According to a new study from Osterman Research, while email encryption is a “critical” or “very important” business priority for 53 percent of organizations, it is only being used “extensively” by 40 percent of organizations.
The study, entitled “Enterprise Encryption and Authentication Usage: A Survey Report,” polled 165 IT decision makers and influencers, who manage on average 14,000 email users per organization, to assess the adoption of encryption in the context of email, file sharing and other communication practices used to share sensitive and confidential records. More than half of the respondents (53 percent) considered email encryption a priority, up almost 10 percent in 2015.
However, the findings also revealed that encryption is not used as often as it should be. Only two in five organizations reported “extensive” use of encryption. When asked why the barriers are preventing more widespread use of the technology, more than half (53 percent) of respondents said “asking too much of the email recipients,” indicating that ease of use for both senders and receivers is still a major issue for businesses.

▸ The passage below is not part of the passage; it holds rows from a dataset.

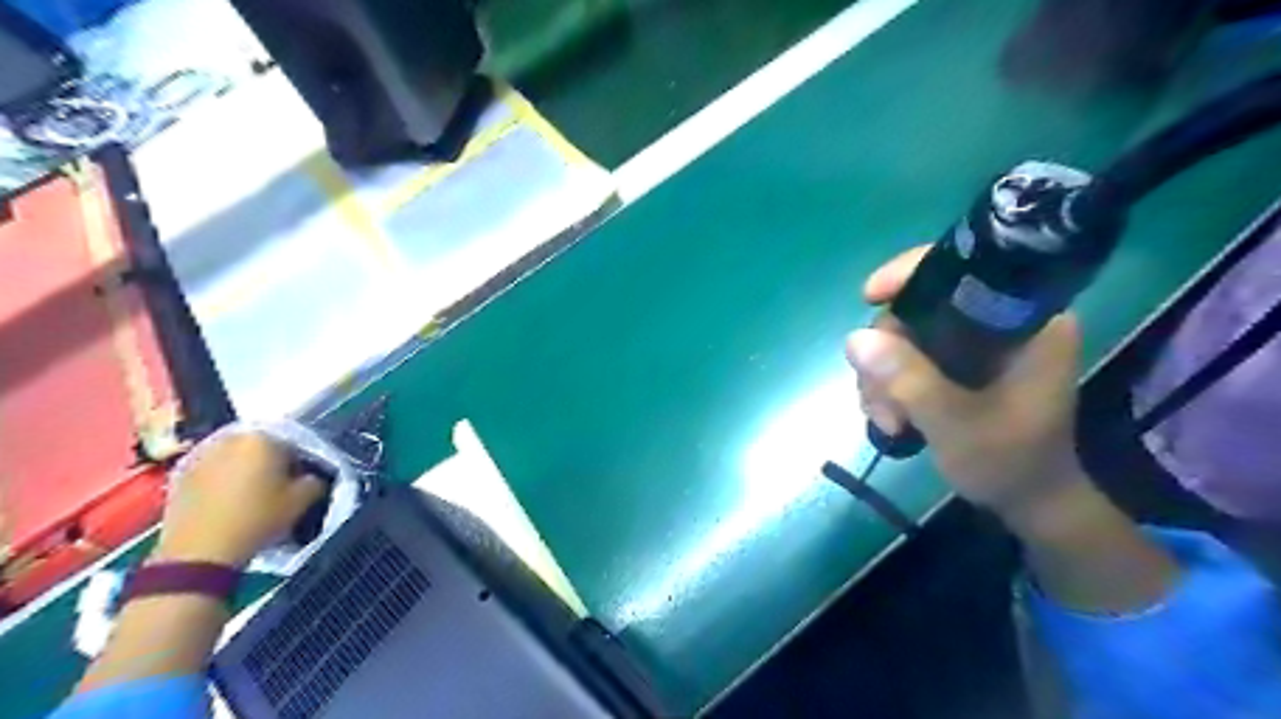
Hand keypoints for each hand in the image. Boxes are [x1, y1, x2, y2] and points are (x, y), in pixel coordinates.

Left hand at [151, 434, 326, 567]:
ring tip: (252, 495)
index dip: (302, 464)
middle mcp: (231, 438)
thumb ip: (316, 480)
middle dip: (272, 463)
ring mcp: (202, 454)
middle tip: (279, 487)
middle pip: (262, 446)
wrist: (199, 551)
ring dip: (246, 470)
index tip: (302, 483)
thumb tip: (311, 477)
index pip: (295, 444)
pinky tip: (229, 501)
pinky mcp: (180, 473)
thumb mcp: (303, 500)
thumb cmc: (258, 519)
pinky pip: (213, 469)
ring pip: (236, 457)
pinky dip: (223, 479)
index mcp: (264, 438)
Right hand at [848, 244, 1083, 518]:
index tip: (869, 297)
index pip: (964, 270)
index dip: (911, 274)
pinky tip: (888, 417)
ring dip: (882, 375)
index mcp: (1029, 322)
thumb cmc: (1010, 464)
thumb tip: (855, 338)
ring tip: (886, 421)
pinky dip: (887, 383)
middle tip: (879, 402)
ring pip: (905, 334)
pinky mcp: (958, 363)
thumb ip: (910, 381)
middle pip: (920, 306)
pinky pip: (905, 355)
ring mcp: (976, 343)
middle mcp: (1001, 322)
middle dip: (887, 351)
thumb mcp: (958, 426)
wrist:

“Despite the necessity of encryption and the benefits it offers, there is still the common misconception that the technology is suited for only the technically savvy,” said Jacob Ginsberg, senior director at Echoworx, which sponsored the report.
“The challenge in the security industry today is that, despite the ever more complex threat vector, solutions must remain dead simple to use. Human nature is to look for the easiest path to accomplish a task, and that path also must be the most secure,” Ginsberg adds. “Creating more efficient, easy-to-use, cloud-based encryption systems will help drive adoption forward.”
Unfortunately, the “nuts and bolts of cyber security are still not understood, or in most cases, simply ignored,” said Ginsberg. “Data breaches are inevitable, and companies will continue to be hacked. The worry is that many organizations still remain reactive to cyber security, waiting until their reputation is questioned or legislation forces them to act. Encryption reduces vulnerabilities and allows individuals to stay one step ahead if a security lapse occurs.”